(Saved entries)
::::
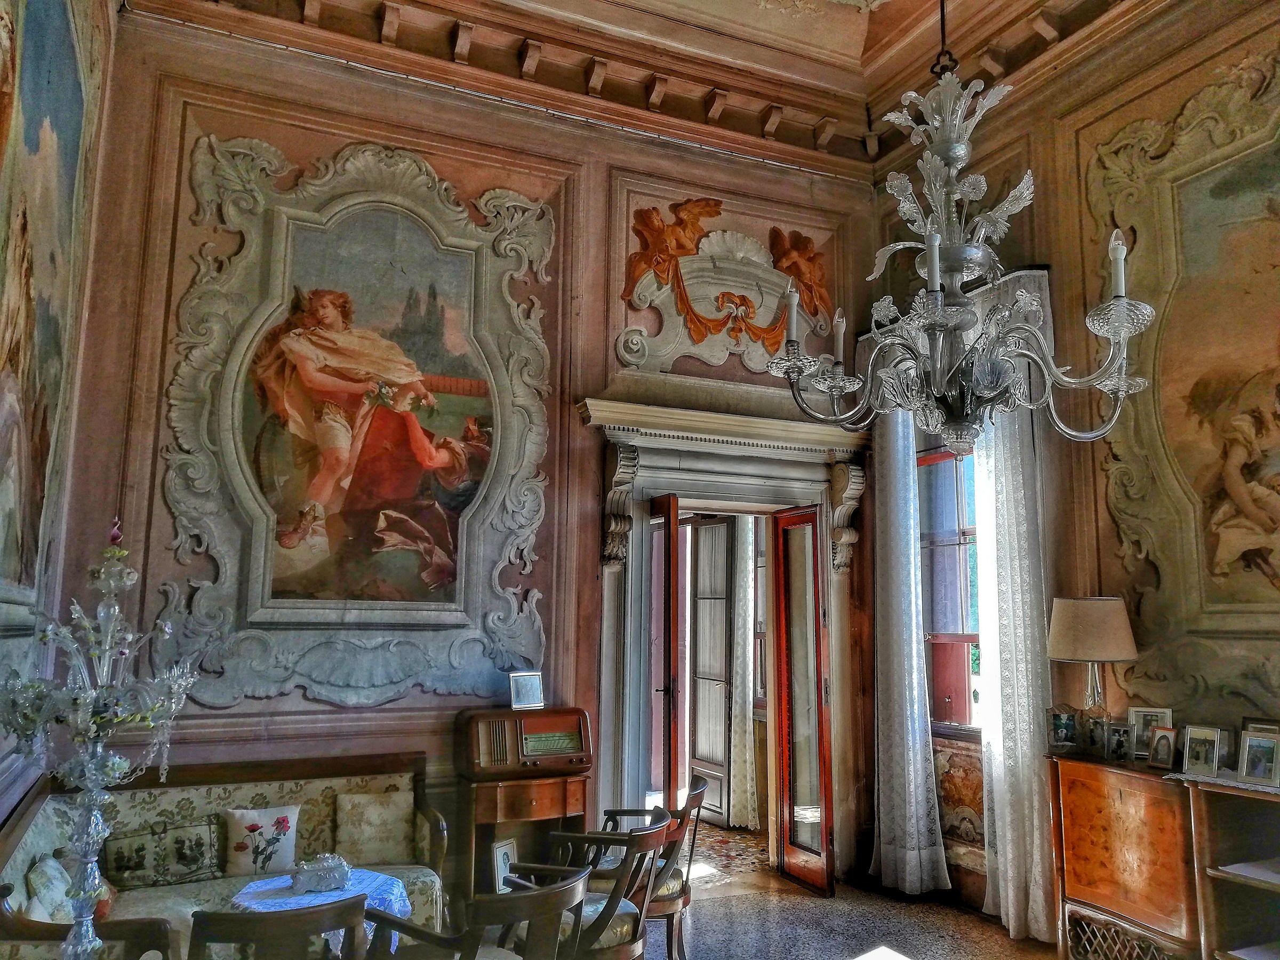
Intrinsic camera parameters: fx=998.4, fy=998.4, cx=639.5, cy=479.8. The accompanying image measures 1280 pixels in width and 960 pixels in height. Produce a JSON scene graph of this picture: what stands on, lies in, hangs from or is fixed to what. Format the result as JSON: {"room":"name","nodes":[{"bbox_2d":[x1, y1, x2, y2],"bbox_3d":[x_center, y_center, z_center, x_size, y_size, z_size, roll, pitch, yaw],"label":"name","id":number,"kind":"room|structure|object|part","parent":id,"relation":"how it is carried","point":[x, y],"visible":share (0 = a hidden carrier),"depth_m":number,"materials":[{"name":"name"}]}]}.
{"room":"living room","nodes":[
{"label":"living room","id":0,"kind":"room"},
{"bbox_2d":[0,0,119,822],"bbox_3d":[-1.539,-0.643,2.088,0.227,5.057,5.823,4,-9,-25],"label":"left wall","id":1,"kind":"structure","parent":0,"point":[4,649],"depth_m":4.15,"materials":[{"name":"paint"}]},
{"bbox_2d":[0,0,97,614],"bbox_3d":[-1.915,-0.863,3.103,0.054,2.627,2.688,4,-9,-25],"label":"wall painting","id":2,"kind":"object","parent":1,"relation":"attached to","point":[33,146],"visible":0.99,"depth_m":3.58,"materials":[{"name":"multicoloured paint"}]},
{"bbox_2d":[60,9,886,905],"bbox_3d":[-0.470,-0.051,5.746,4.774,4.807,0.252,4,-9,-25],"label":"back wall","id":3,"kind":"structure","parent":0,"point":[229,713],"depth_m":5.39,"materials":[{"name":"paint"}]},
{"bbox_2d":[150,129,562,712],"bbox_3d":[-1.381,-0.358,5.258,2.033,3.066,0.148,4,-9,-25],"label":"large painting","id":4,"kind":"object","parent":3,"relation":"attached to","point":[173,401],"visible":0.98,"depth_m":5.22,"materials":[{"name":"multicoloured paint"}]},
{"bbox_2d":[611,200,834,379],"bbox_3d":[0.586,-1.186,6.175,1.572,1.150,0.221,4,-9,-25],"label":"wall relief","id":5,"kind":"object","parent":3,"relation":"attached to","point":[772,342],"visible":0.9,"depth_m":6.14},
{"bbox_2d":[586,393,866,877],"bbox_3d":[0.501,0.993,5.768,1.980,2.639,0.459,4,-9,-25],"label":"door frame","id":6,"kind":"structure","parent":3,"relation":"attached to","point":[743,480],"depth_m":5.77,"materials":[{"name":"stone"}]},
{"bbox_2d":[650,492,683,808],"bbox_3d":[0.103,1.244,5.830,0.127,2.287,0.600,4,-9,-25],"label":"left door","id":7,"kind":"structure","parent":6,"relation":"attached to","point":[669,538],"depth_m":5.65,"materials":[{"name":"brown wood"}]},
{"bbox_2d":[770,504,834,896],"bbox_3d":[0.985,1.293,6.043,0.136,2.274,0.525,4,-9,-25],"label":"right door","id":8,"kind":"structure","parent":6,"relation":"attached to","point":[817,652],"depth_m":6.03,"materials":[{"name":"brown wood"}]},
{"bbox_2d":[139,0,1166,172],"bbox_3d":[0.801,-2.860,3.635,5.363,0.393,6.071,4,-9,-25],"label":"ceiling","id":9,"kind":"structure","parent":0,"point":[828,114],"depth_m":6.02,"materials":[{"name":"brown wood"}]},
{"bbox_2d":[764,0,1156,457],"bbox_3d":[0.811,-1.307,2.713,0.907,2.475,0.909,4,-9,-25],"label":"chandelier","id":10,"kind":"object","parent":9,"relation":"hanging from","point":[955,267],"visible":0.99,"depth_m":2.53,"materials":[{"name":"clear glass"}]},
{"bbox_2d":[726,519,759,828],"bbox_3d":[0.799,1.243,7.724,0.107,2.759,0.382,4,-9,-25],"label":"curtain","id":11,"kind":"object","parent":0,"point":[740,612],"visible":0.65,"depth_m":7.67,"materials":[{"name":"white fabric"}]},
{"bbox_2d":[487,819,1065,959],"bbox_3d":[0.229,2.169,3.838,5.647,0.118,7.540,4,-9,-25],"label":"floor","id":12,"kind":"structure","parent":0,"point":[923,945],"depth_m":5.25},
{"bbox_2d":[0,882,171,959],"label":"wooden chair","id":13,"kind":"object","parent":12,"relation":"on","point":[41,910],"visible":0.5,"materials":[{"name":"brown wood"}]},
{"bbox_2d":[0,520,199,959],"bbox_3d":[-1.174,0.662,2.097,0.407,1.165,0.394,-2,-8,17],"label":"candelabra","id":14,"kind":"object","parent":12,"relation":"on","point":[94,773],"visible":0.99,"depth_m":2.10,"materials":[{"name":"clear glass"}]},
{"bbox_2d":[0,752,449,959],"bbox_3d":[-1.613,1.672,4.041,1.597,0.912,1.073,4,-9,-25],"label":"sofa","id":15,"kind":"object","parent":12,"relation":"on","point":[46,848],"visible":0.58,"depth_m":4.23,"materials":[{"name":"beige fabric"}]},
{"bbox_2d":[22,854,74,924],"bbox_3d":[-2.047,1.463,3.460,0.187,0.278,0.400,4,-9,-25],"label":"cushion","id":16,"kind":"object","parent":15,"relation":"on","point":[59,886],"visible":0.59,"depth_m":3.38,"materials":[{"name":"fabric"}]},
{"bbox_2d":[101,820,220,888],"bbox_3d":[-2.021,1.588,4.227,0.469,0.236,0.166,4,-9,-25],"label":"cushion","id":17,"kind":"object","parent":15,"relation":"on","point":[118,861],"visible":0.97,"depth_m":4.19,"materials":[{"name":"fabric"}]},
{"bbox_2d":[221,805,300,878],"bbox_3d":[-1.679,1.603,4.420,0.342,0.291,0.173,4,-9,-25],"label":"floral cushion","id":18,"kind":"object","parent":15,"relation":"on","point":[258,861],"visible":0.95,"depth_m":4.38,"materials":[{"name":"white fabric"}]},
{"bbox_2d":[333,790,413,862],"bbox_3d":[-1.236,1.619,4.650,0.371,0.300,0.190,4,-9,-25],"label":"cushion","id":19,"kind":"object","parent":15,"relation":"on","point":[356,842],"visible":0.98,"depth_m":4.60,"materials":[{"name":"beige fabric"}]},
{"bbox_2d":[186,897,367,959],"bbox_3d":[-1.063,1.573,2.847,0.555,0.808,0.599,4,-9,-25],"label":"wooden chair","id":20,"kind":"object","parent":12,"relation":"on","point":[295,915],"visible":1,"depth_m":2.66,"materials":[{"name":"brown wood"}]},
{"bbox_2d":[225,868,412,959],"bbox_3d":[-1.224,1.769,3.779,0.654,0.415,0.646,4,-9,-25],"label":"round table","id":21,"kind":"object","parent":12,"relation":"on","point":[375,883],"visible":0.41,"depth_m":3.73,"materials":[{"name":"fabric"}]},
{"bbox_2d":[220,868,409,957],"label":"tablecloth","id":22,"kind":"object","parent":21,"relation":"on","point":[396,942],"visible":0.33,"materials":[{"name":"fabric"}]},
{"bbox_2d":[291,852,349,892],"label":"decorative box","id":23,"kind":"object","parent":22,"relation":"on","point":[329,867],"visible":0.99,"depth_m":3.81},
{"bbox_2d":[363,865,585,959],"bbox_3d":[-0.515,1.633,3.144,0.634,0.809,0.592,-5,-10,32],"label":"wooden armchair","id":24,"kind":"object","parent":12,"relation":"on","point":[534,894],"visible":0.99,"depth_m":3.04,"materials":[{"name":"brown wood"}]},
{"bbox_2d":[453,704,594,903],"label":"radio cabinet","id":25,"kind":"object","parent":12,"relation":"on","point":[512,713],"visible":0.83,"depth_m":4.96,"materials":[{"name":"brown wood"}]},
{"bbox_2d":[491,837,518,894],"bbox_3d":[-0.662,1.887,4.846,0.074,0.250,0.167,-5,-10,35],"label":"picture frame","id":26,"kind":"object","parent":25,"relation":"in","point":[504,861],"visible":0.73,"depth_m":4.83,"materials":[{"name":"white"}]},
{"bbox_2d":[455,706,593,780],"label":"radio","id":27,"kind":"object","parent":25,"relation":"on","point":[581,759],"visible":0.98,"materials":[{"name":"brown wood"}]},
{"bbox_2d":[509,670,545,710],"bbox_3d":[-0.575,1.058,5.012,0.179,0.180,0.089,7,-11,-41],"label":"picture frame","id":28,"kind":"object","parent":25,"relation":"on","point":[518,689],"visible":1,"depth_m":5.00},
{"bbox_2d":[507,808,674,959],"bbox_3d":[-0.199,1.723,3.899,0.616,0.799,0.599,-3,-9,21],"label":"armchair","id":29,"kind":"object","parent":12,"relation":"on","point":[624,934],"visible":0.82,"depth_m":3.77,"materials":[{"name":"brown wood"}]},
{"bbox_2d":[589,772,711,959],"bbox_3d":[-0.006,1.803,4.557,0.592,0.828,0.590,-1,-8,7],"label":"armchair","id":30,"kind":"object","parent":12,"relation":"on","point":[685,891],"visible":0.53,"depth_m":4.39,"materials":[{"name":"brown wood"}]},
{"bbox_2d":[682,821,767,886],"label":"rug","id":31,"kind":"object","parent":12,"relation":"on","point":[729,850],"visible":0.33,"depth_m":6.75,"materials":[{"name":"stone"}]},
{"bbox_2d":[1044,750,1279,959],"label":"wooden cabinet","id":32,"kind":"object","parent":12,"relation":"on","point":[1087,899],"visible":0.93,"depth_m":4.04,"materials":[{"name":"brown wood"}]},
{"bbox_2d":[1046,705,1079,751],"bbox_3d":[1.917,1.119,4.496,0.143,0.192,0.087,-1,-8,13],"label":"picture frame","id":33,"kind":"object","parent":32,"relation":"on","point":[1064,738],"visible":0.99,"depth_m":4.48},
{"bbox_2d":[1047,595,1138,753],"bbox_3d":[2.038,0.882,4.479,0.371,0.710,0.368,4,-9,-25],"label":"table lamp","id":34,"kind":"object","parent":32,"relation":"on","point":[1056,652],"visible":0.98,"depth_m":4.39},
{"bbox_3d":[2.039,0.679,4.549,0.444,0.271,0.419,-3,-9,25],"label":"lampshade","id":35,"kind":"part","parent":34,"relation":"part of","materials":[{"name":"beige fabric"}]},
{"bbox_2d":[1105,721,1134,763],"bbox_3d":[2.063,1.117,4.245,0.078,0.162,0.138,4,-9,-25],"label":"picture frame","id":36,"kind":"object","parent":32,"relation":"on","point":[1119,741],"visible":0.98,"depth_m":4.24,"materials":[{"name":"metal"}]},
{"bbox_2d":[1127,707,1172,758],"bbox_3d":[2.190,1.088,4.273,0.166,0.212,0.084,-5,-10,32],"label":"picture frame","id":37,"kind":"object","parent":32,"relation":"on","point":[1164,721],"visible":0.69,"depth_m":4.27,"materials":[{"name":"metal"}]},
{"bbox_2d":[1146,724,1178,770],"bbox_3d":[2.162,1.102,4.102,0.082,0.165,0.138,4,-9,-25],"label":"photo frame","id":38,"kind":"object","parent":32,"relation":"on","point":[1161,757],"visible":0.98,"depth_m":4.09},
{"bbox_2d":[1180,725,1223,775],"bbox_3d":[2.197,1.053,3.878,0.077,0.173,0.165,4,-9,-25],"label":"picture frame","id":39,"kind":"object","parent":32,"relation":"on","point":[1207,749],"visible":0.98,"depth_m":3.87,"materials":[{"name":"metal"}]},
{"bbox_2d":[1163,768,1279,795],"bbox_3d":[2.492,1.151,3.753,0.379,0.007,0.903,4,-9,-25],"label":"lace runner","id":40,"kind":"object","parent":32,"relation":"on","point":[1236,783],"visible":0.59,"depth_m":3.85,"materials":[{"name":"white fabric"}]},
{"bbox_2d":[1237,730,1279,786],"bbox_3d":[2.318,1.036,3.704,0.073,0.172,0.154,4,-9,-25],"label":"picture frame","id":41,"kind":"object","parent":40,"relation":"on","point":[1252,773],"visible":0.99,"depth_m":3.70,"materials":[{"name":"metal"}]},
{"bbox_2d":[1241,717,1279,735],"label":"picture frame","id":42,"kind":"object","parent":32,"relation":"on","point":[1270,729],"visible":0.41,"depth_m":3.85,"materials":[{"name":"brown"}]},
{"bbox_2d":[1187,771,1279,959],"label":"shelf unit","id":43,"kind":"object","parent":12,"relation":"on","point":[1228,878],"visible":0.94,"depth_m":3.86,"materials":[{"name":"brown wood"}]},
{"bbox_2d":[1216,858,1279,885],"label":"paper","id":44,"kind":"object","parent":43,"relation":"in","point":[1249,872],"visible":0.95,"depth_m":3.77,"materials":[{"name":"white paper"}]},
{"bbox_2d":[867,0,1279,936],"bbox_3d":[2.941,-0.325,3.873,0.236,4.857,5.801,4,-9,-25],"label":"right wall","id":45,"kind":"structure","parent":0,"point":[1056,264],"depth_m":5.07,"materials":[{"name":"paint"}]},
{"bbox_2d":[866,355,949,896],"bbox_3d":[1.533,0.717,5.952,0.149,3.350,0.588,4,-9,-25],"label":"lace curtain","id":46,"kind":"object","parent":45,"relation":"attached to","point":[907,794],"visible":0.75,"depth_m":5.89,"materials":[{"name":"white fabric"}]},
{"bbox_2d":[918,445,982,730],"bbox_3d":[1.983,0.584,5.780,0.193,1.878,1.116,4,-9,-25],"label":"window","id":47,"kind":"structure","parent":45,"relation":"in","point":[960,504],"depth_m":6.03,"materials":[{"name":"clear glass"}]},
{"bbox_2d":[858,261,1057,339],"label":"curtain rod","id":48,"kind":"object","parent":45,"relation":"attached to","point":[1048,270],"visible":0.31,"depth_m":5.50,"materials":[{"name":"black metal"}]},
{"bbox_2d":[931,733,986,870],"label":"wall painting","id":49,"kind":"object","parent":45,"relation":"attached to","point":[958,789],"visible":0.5,"depth_m":5.63},
{"bbox_2d":[970,265,1059,943],"bbox_3d":[1.931,0.603,5.200,0.124,3.373,0.600,4,-9,-25],"label":"lace curtain","id":50,"kind":"object","parent":45,"relation":"attached to","point":[994,550],"visible":0.64,"depth_m":5.14,"materials":[{"name":"white fabric"}]},
{"bbox_2d":[1082,39,1279,714],"bbox_3d":[2.767,-0.551,3.876,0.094,2.998,2.524,4,-9,-25],"label":"wall painting","id":51,"kind":"object","parent":45,"relation":"attached to","point":[1252,550],"visible":0.98,"depth_m":4.48,"materials":[{"name":"multicoloured paint"}]},
{"bbox_2d":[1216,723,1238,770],"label":"picture frame","id":52,"kind":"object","parent":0,"point":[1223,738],"visible":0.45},
{"label":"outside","id":53,"kind":"structure","parent":0,"visible":0},
{"bbox_2d":[687,517,734,825],"bbox_3d":[0.566,1.453,7.841,0.120,2.408,0.689,5,-9,-29],"label":"glazed door","id":54,"kind":"structure","parent":53,"point":[719,530],"depth_m":7.85,"materials":[{"name":"white"}]}
]}

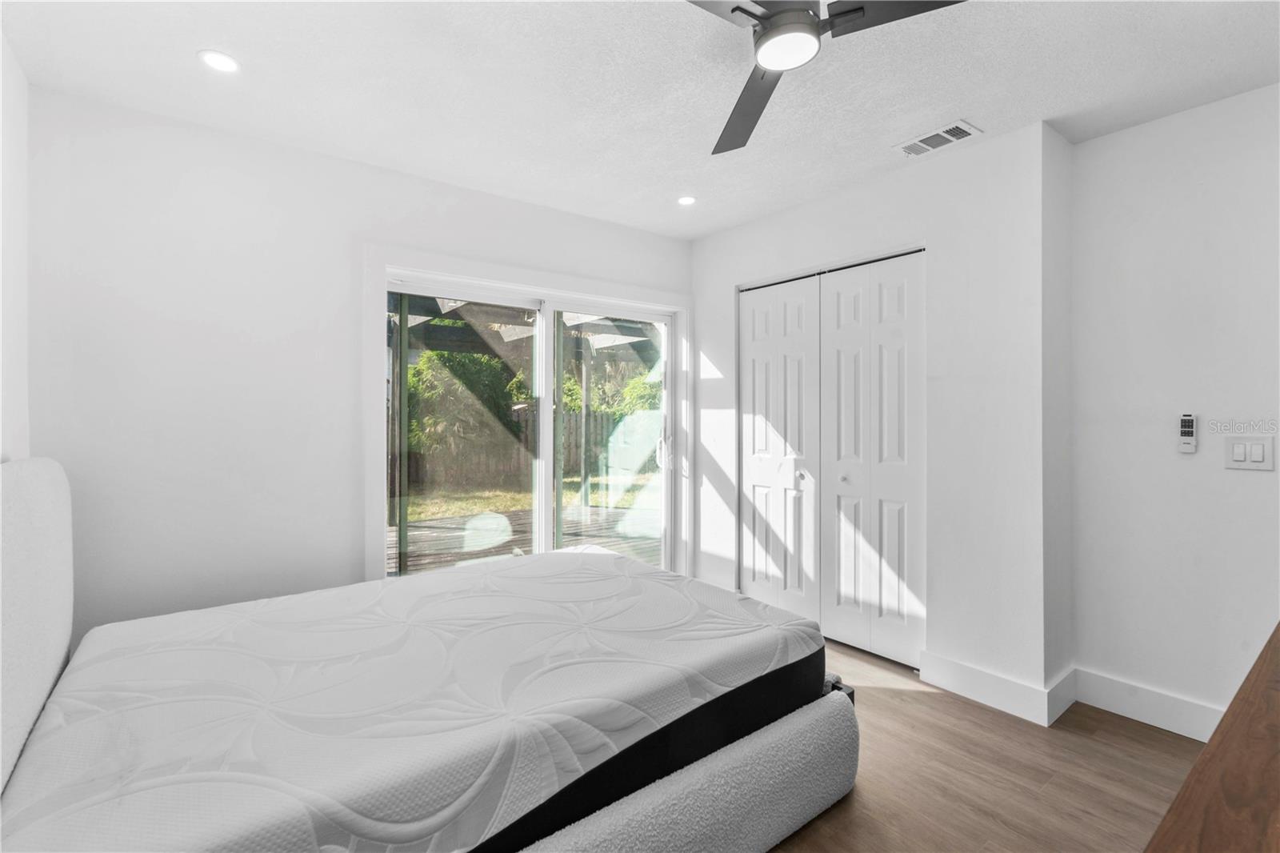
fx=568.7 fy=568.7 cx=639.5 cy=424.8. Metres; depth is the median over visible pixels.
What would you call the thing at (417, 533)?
wooden deck
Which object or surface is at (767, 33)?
ceiling fan
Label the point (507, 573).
mattress
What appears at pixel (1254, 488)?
right wall
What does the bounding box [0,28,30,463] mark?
left wall
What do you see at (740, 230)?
closet wall
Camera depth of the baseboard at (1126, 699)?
2.29 m
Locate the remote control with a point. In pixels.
(1186, 421)
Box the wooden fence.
[396,408,662,494]
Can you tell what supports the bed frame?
on the floor
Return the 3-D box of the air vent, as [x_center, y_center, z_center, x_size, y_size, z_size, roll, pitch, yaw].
[1.279,-1.236,2.471,0.174,0.011,0.326,0,0,-38]
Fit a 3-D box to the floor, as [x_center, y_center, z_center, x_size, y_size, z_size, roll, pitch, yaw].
[0.435,1.258,1.664,4.023,0.101,4.326,0,0,-38]
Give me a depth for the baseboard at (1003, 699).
2.45 m
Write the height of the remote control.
0.153 m
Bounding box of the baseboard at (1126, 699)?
[1076,667,1223,742]
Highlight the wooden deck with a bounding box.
[391,502,660,575]
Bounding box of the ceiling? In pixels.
[0,0,1279,240]
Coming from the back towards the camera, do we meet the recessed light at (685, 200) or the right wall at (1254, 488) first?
the recessed light at (685, 200)
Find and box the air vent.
[893,119,982,158]
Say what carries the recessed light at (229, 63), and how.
in the ceiling
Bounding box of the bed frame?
[515,692,860,852]
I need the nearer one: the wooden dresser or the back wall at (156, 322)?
the wooden dresser
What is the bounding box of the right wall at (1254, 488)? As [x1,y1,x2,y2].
[1072,81,1279,734]
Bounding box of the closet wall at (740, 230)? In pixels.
[692,121,1061,710]
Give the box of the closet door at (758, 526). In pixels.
[738,248,925,669]
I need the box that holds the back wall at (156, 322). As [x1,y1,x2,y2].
[20,84,695,637]
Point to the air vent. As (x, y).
(948, 140)
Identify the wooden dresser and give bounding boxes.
[1143,620,1279,852]
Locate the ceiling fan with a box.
[689,0,966,154]
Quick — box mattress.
[0,544,832,852]
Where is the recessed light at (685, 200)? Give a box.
[676,194,696,205]
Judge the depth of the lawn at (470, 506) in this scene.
10.26 m
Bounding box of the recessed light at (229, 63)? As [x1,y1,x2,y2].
[198,49,239,73]
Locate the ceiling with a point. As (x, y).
::::
#### EXERCISE DETAILS:
The line with "Highlight the wooden" through the last line of the entries above: output exactly those lines and nothing else.

#### SOLUTION TO THE EXERCISE:
Highlight the wooden deck with a bounding box.
[391,502,660,575]
Bounding box of the ceiling? In pixels.
[0,0,1279,240]
Coming from the back towards the camera, do we meet the recessed light at (685, 200) or the right wall at (1254, 488) first?
the recessed light at (685, 200)
Find and box the air vent.
[893,119,982,158]
Say what carries the recessed light at (229, 63), and how.
in the ceiling
Bounding box of the bed frame?
[515,692,860,852]
I need the nearer one: the wooden dresser or the back wall at (156, 322)?
the wooden dresser
What is the bounding box of the right wall at (1254, 488)? As [x1,y1,x2,y2].
[1072,81,1279,734]
Bounding box of the closet wall at (740, 230)? In pixels.
[692,121,1061,710]
Give the box of the closet door at (758, 526). In pixels.
[738,248,925,669]
I need the box that holds the back wall at (156, 322). As [x1,y1,x2,y2].
[20,84,695,637]
Point to the air vent. As (x, y).
(948, 140)
Identify the wooden dresser and give bounding boxes.
[1143,620,1279,852]
Locate the ceiling fan with a box.
[689,0,966,154]
Quick — box mattress.
[0,544,832,852]
Where is the recessed light at (685, 200)? Give a box.
[676,194,696,205]
Judge the depth of the lawn at (470, 506) in this scene.
10.26 m
Bounding box of the recessed light at (229, 63)? As [x1,y1,x2,y2].
[198,49,239,73]
Locate the ceiling with a point. As (x, y).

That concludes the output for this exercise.